Requirement 1
Please rewrite the entries from the line with "scientific name: Cenchrus latifolius" through the last line of the entries as a JSON list of strings, one string per line, leaving out blank lines.

Page extract
Russian President Vladimir Putin raised the bar for discussions on resolving the Northern Territories dispute with Japan by mentioning a potential U.S. threat to his nation if the four islands were returned.

 

“If they come under the sovereignty of Japan, there is the possibility that U.S. military bases could be placed there,” Putin said in St. Petersburg on June 1 in a session with representatives of major news agencies.

 

Although Putin has previously spoken about the national security importance to Russia of the Northern Territories, this was the first time the Russian leader publicly raised concerns about U.S. military bases being built on the four islands off the southeastern coast of Hokkaido.

 

Japanese officials are trying to promote joint economic activity on the islands as a catalyst for pushing forward negotiations with Russia on resolving the territorial dispute.

 

However, those talks are in danger of stalling even before they start because of Putin’s mention of national security.

Requirement 2
Name every country mentioned in the Northern Territories excerpt.

Entries
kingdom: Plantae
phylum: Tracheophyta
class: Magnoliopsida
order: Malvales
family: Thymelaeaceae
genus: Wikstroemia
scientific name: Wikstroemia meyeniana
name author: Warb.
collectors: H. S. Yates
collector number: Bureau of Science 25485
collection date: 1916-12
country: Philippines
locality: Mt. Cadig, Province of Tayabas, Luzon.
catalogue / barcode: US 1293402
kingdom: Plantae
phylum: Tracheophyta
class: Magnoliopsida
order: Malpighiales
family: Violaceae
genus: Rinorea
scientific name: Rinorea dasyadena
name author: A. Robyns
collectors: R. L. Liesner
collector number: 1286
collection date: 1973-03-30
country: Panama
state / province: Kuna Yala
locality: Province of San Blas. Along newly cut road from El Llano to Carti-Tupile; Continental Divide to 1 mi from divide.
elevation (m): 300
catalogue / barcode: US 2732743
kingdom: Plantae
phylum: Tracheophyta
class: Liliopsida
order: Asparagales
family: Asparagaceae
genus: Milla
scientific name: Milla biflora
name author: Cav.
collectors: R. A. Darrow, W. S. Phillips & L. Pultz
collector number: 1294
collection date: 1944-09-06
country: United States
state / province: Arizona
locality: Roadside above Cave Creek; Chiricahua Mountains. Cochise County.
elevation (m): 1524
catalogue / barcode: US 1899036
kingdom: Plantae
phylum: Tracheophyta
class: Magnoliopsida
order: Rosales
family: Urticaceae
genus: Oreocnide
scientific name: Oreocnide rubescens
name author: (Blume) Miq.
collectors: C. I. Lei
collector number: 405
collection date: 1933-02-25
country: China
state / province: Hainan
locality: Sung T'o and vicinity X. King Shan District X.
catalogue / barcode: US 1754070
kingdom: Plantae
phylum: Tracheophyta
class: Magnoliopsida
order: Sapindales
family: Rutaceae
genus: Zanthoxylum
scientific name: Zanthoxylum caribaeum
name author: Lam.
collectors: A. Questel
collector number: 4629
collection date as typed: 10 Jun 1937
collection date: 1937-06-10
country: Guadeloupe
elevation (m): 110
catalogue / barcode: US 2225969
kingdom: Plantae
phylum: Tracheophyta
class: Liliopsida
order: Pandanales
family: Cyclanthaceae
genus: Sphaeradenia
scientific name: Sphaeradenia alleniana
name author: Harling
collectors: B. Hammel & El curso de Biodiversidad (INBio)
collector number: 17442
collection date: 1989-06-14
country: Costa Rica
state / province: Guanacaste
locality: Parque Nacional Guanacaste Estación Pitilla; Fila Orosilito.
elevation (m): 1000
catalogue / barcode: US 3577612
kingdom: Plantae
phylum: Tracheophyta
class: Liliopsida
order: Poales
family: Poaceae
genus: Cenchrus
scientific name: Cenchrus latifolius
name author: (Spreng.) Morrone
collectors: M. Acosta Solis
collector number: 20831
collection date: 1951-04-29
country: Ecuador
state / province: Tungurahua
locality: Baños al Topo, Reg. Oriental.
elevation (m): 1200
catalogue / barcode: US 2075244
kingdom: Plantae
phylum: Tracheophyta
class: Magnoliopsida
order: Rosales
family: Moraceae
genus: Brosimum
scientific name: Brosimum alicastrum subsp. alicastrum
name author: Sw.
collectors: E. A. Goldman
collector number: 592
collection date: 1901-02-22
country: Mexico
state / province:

Task answer 1
[
  "scientific name: Cenchrus latifolius",
  "name author: (Spreng.) Morrone",
  "collectors: M. Acosta Solis",
  "collector number: 20831",
  "collection date: 1951-04-29",
  "country: Ecuador",
  "state / province: Tungurahua",
  "locality: Baños al Topo, Reg. Oriental.",
  "elevation (m): 1200",
  "catalogue / barcode: US 2075244",
  "kingdom: Plantae",
  "phylum: Tracheophyta",
  "class: Magnoliopsida",
  "order: Rosales",
  "family: Moraceae",
  "genus: Brosimum",
  "scientific name: Brosimum alicastrum subsp. alicastrum",
  "name author: Sw.",
  "collectors: E. A. Goldman",
  "collector number: 592",
  "collection date: 1901-02-22",
  "country: Mexico",
  "state / province:"
]

Task answer 2
Japan, Russia, U.S.